* WHAT IS BEING ASKED
Here the job is to retype the data word for word while leaving the pictures aside.

* RAW DATA
------------------------------------------------------------
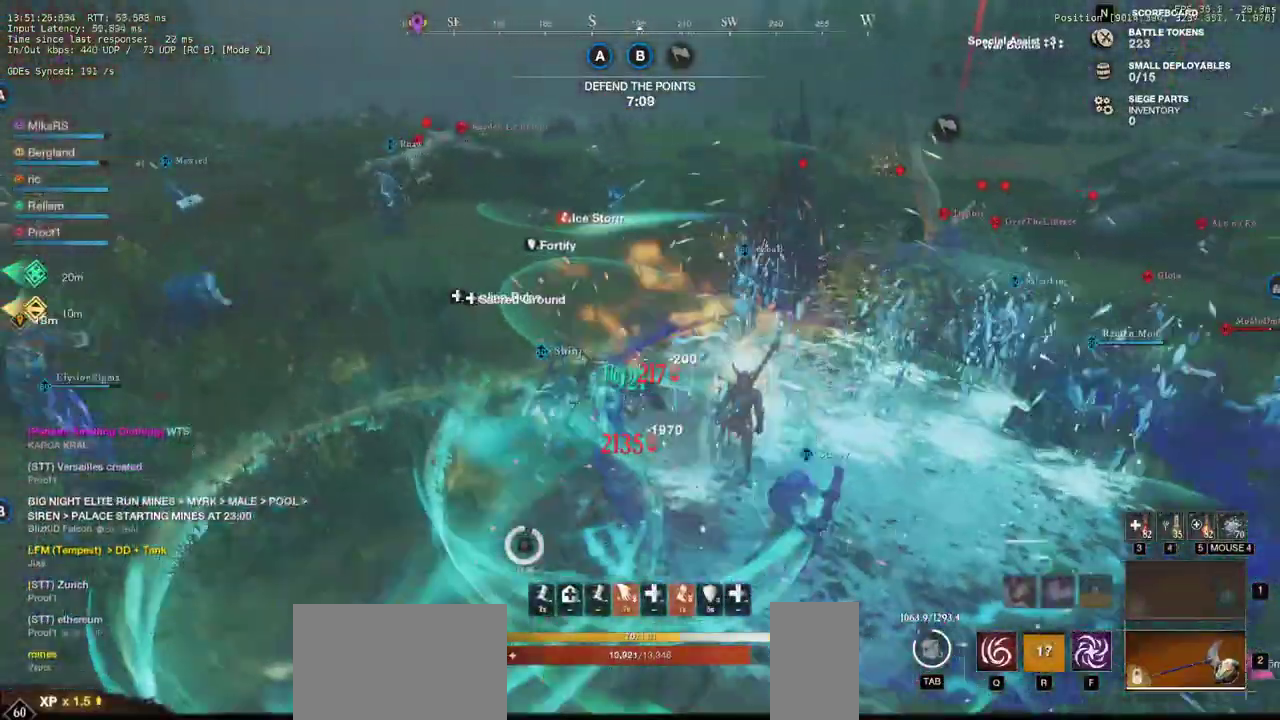
Gameplay with keyboard and mouse; each line is a JSON object with the keys and mouse buttons held at the frame after it. "events" lists presses ("down") and releases ("up") of "a", "ctrl", "d", "e", "q", "r", "s", "shift", "space", "tab", "w", "mouse_left", "mouse_wheel", "mouse_right", "mouse_mb4" and "mouse_mb5" between this image and that frame as [ms after this image, input, new state], when the widget could be followed in between. "mouse_left", "mouse_wheel", "mouse_right", "mouse_mb4", "mouse_mb5" = the "left", "wheel", "right", "mb4", "mb5" buttons of the "mouse" list. No other keys are recorded. "wheel" means that the mouse wheel is clicked or scrolled. Mouse movement is not recorded. Not read: f.
{"keys": ["a", "w"], "mouse": [], "events": []}
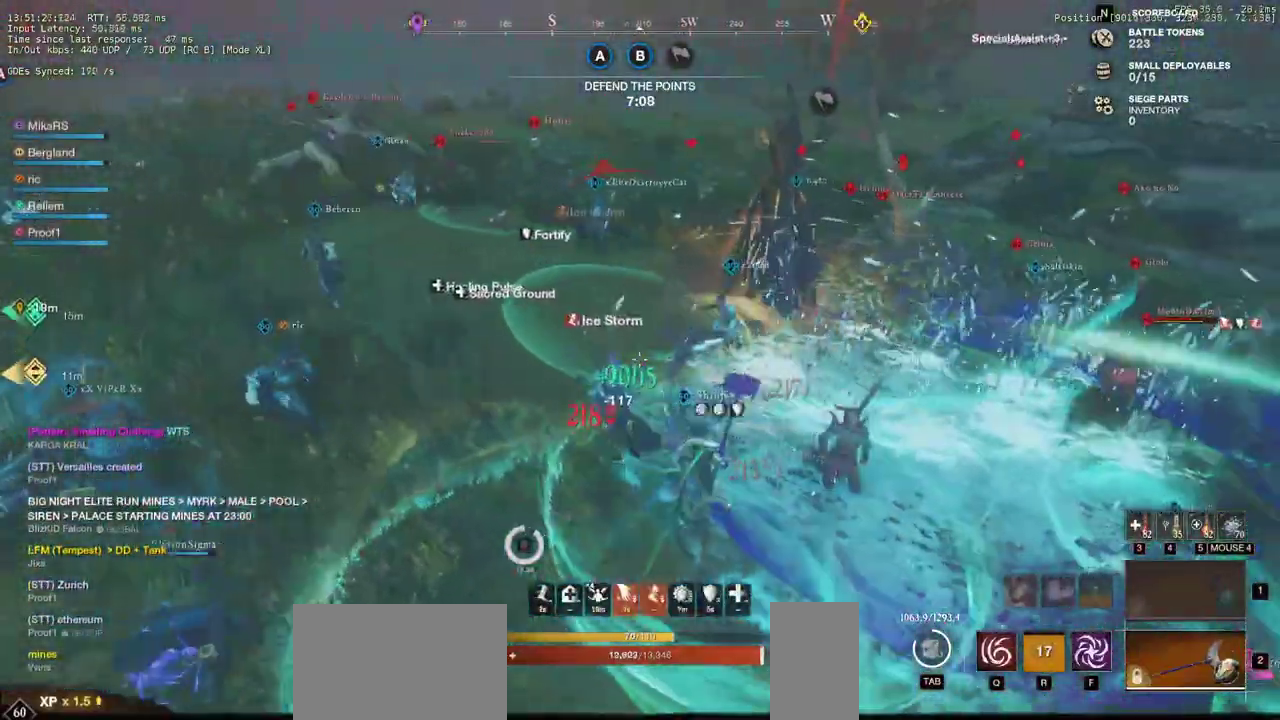
{"keys": ["a"], "mouse": [], "events": [[50, "w", "up"]]}
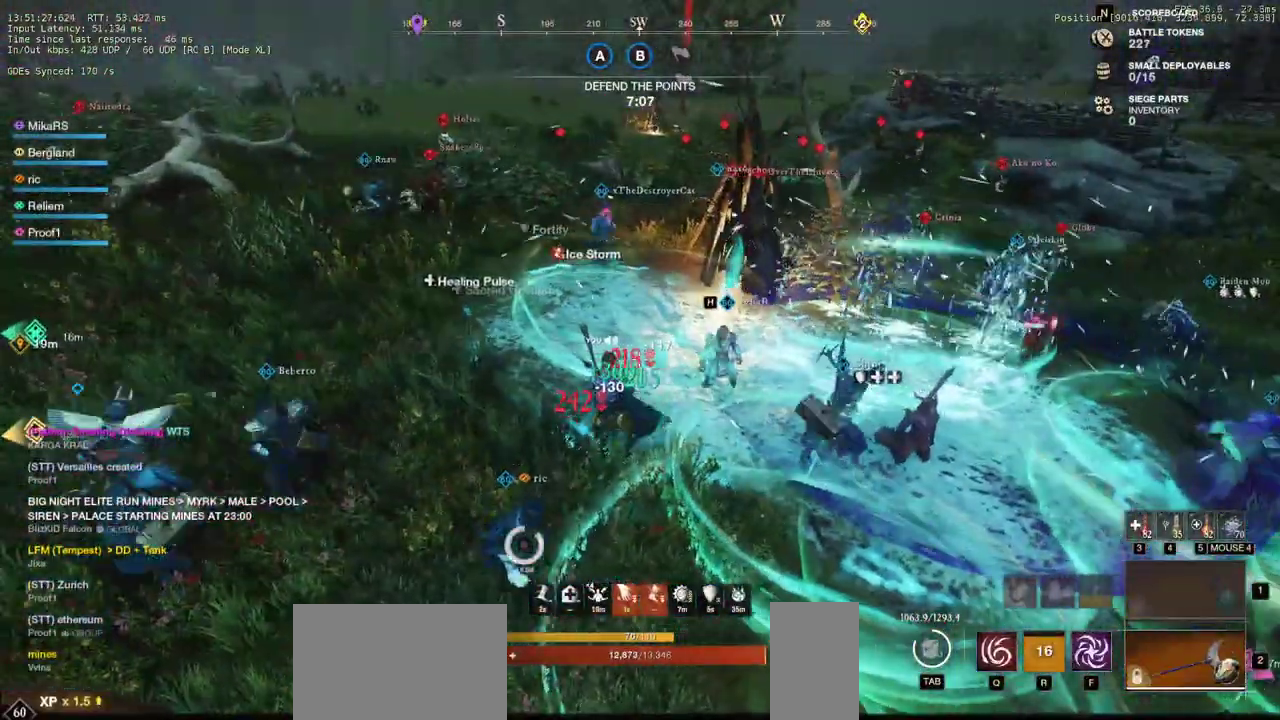
{"keys": ["a", "w"], "mouse": [], "events": [[350, "w", "down"]]}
------------------------------------------------------------
* EXPECTED ANSWER
Gameplay with keyboard and mouse; each line is a JSON object with the keys and mouse buttons held at the frame after it. "events" lists presses ("down") and releases ("up") of "a", "ctrl", "d", "e", "q", "r", "s", "shift", "space", "tab", "w", "mouse_left", "mouse_wheel", "mouse_right", "mouse_mb4" and "mouse_mb5" between this image and that frame as [ms after this image, input, new state], when the widget could be followed in between. "mouse_left", "mouse_wheel", "mouse_right", "mouse_mb4", "mouse_mb5" = the "left", "wheel", "right", "mb4", "mb5" buttons of the "mouse" list. No other keys are recorded. "wheel" means that the mouse wheel is clicked or scrolled. Mouse movement is not recorded. Not read: f.
{"keys": ["a", "w"], "mouse": [], "events": []}
{"keys": ["a"], "mouse": [], "events": [[50, "w", "up"]]}
{"keys": ["a", "w"], "mouse": [], "events": [[350, "w", "down"]]}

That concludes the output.